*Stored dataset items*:
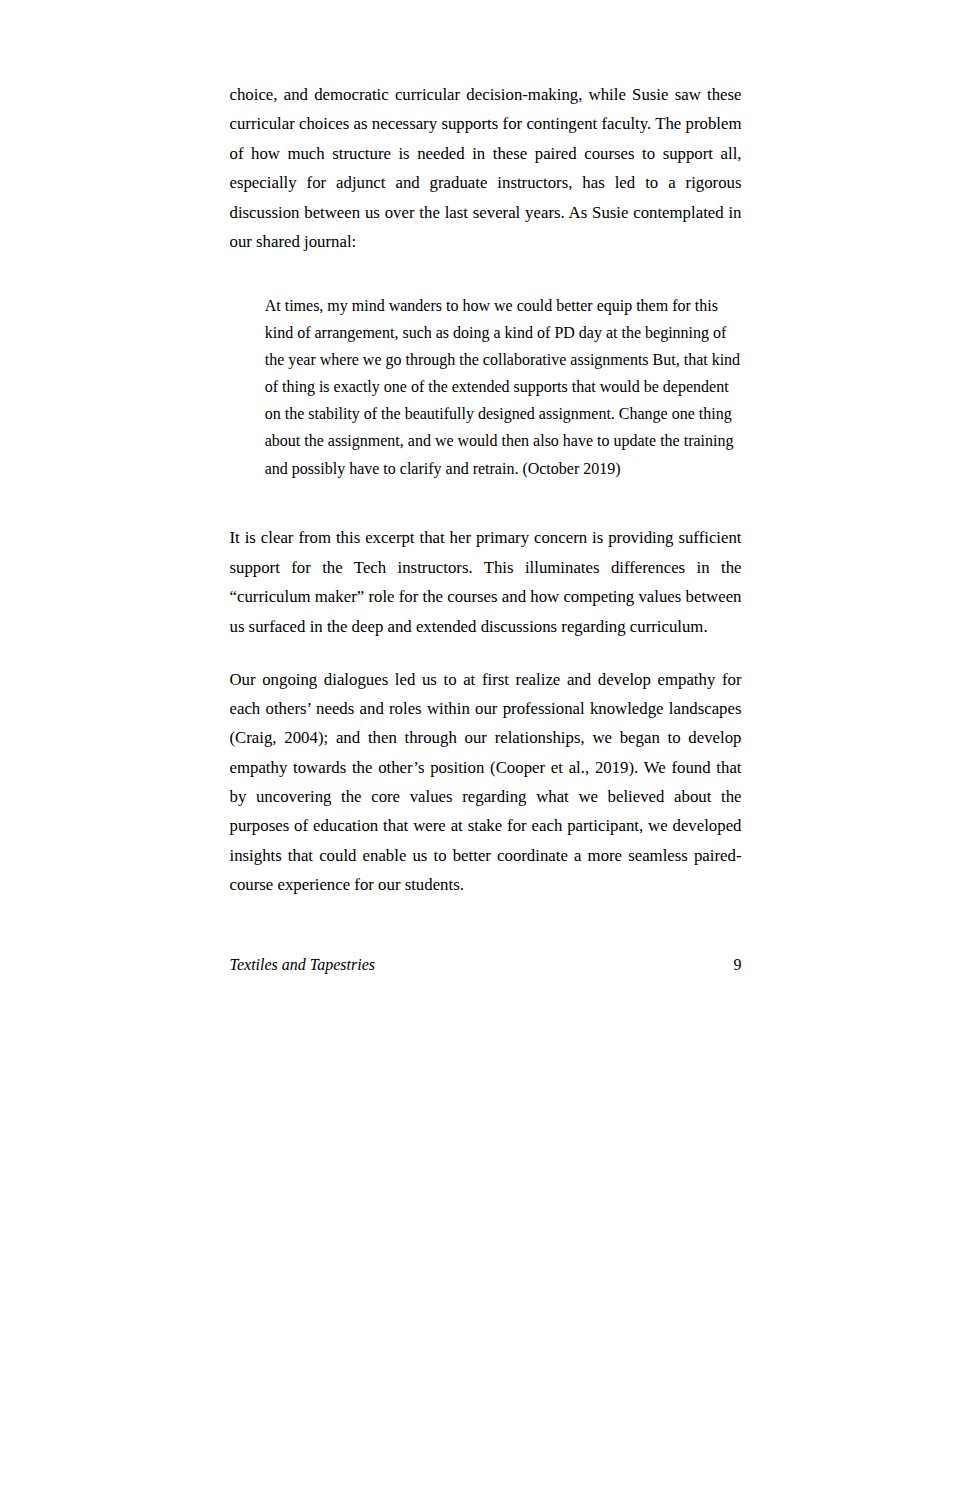choice, and democratic curricular decision-making, while Susie saw these curricular choices as necessary supports for contingent faculty. The problem of how much structure is needed in these paired courses to support all, especially for adjunct and graduate instructors, has led to a rigorous discussion between us over the last several years. As Susie contemplated in our shared journal:
At times, my mind wanders to how we could better equip them for this kind of arrangement, such as doing a kind of PD day at the beginning of the year where we go through the collaborative assignments But, that kind of thing is exactly one of the extended supports that would be dependent on the stability of the beautifully designed assignment. Change one thing about the assignment, and we would then also have to update the training and possibly have to clarify and retrain. (October 2019)
It is clear from this excerpt that her primary concern is providing sufficient support for the Tech instructors. This illuminates differences in the “curriculum maker” role for the courses and how competing values between us surfaced in the deep and extended discussions regarding curriculum.
Our ongoing dialogues led us to at first realize and develop empathy for each others’ needs and roles within our professional knowledge landscapes (Craig, 2004); and then through our relationships, we began to develop empathy towards the other’s position (Cooper et al., 2019). We found that by uncovering the core values regarding what we believed about the purposes of education that were at stake for each participant, we developed insights that could enable us to better coordinate a more seamless paired-course experience for our students.
Textiles and Tapestries 9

*Problem details*:
Look through the data above and report every line in which "could" appears.

*Written answer*:
At times, my mind wanders to how we could better equip them for this kind of arrangement, such as doing a kind of PD day at the beginning of the year where we go through the collaborative assignments But, that kind of thing is exactly one of the extended supports that would be dependent on the stability of the beautifully designed assignment. Change one thing about the assignment, and we would then also have to update the training and possibly have to clarify and retrain. (October 2019)
Our ongoing dialogues led us to at first realize and develop empathy for each others’ needs and roles within our professional knowledge landscapes (Craig, 2004); and then through our relationships, we began to develop empathy towards the other’s position (Cooper et al., 2019). We found that by uncovering the core values regarding what we believed about the purposes of education that were at stake for each participant, we developed insights that could enable us to better coordinate a more seamless paired-course experience for our students.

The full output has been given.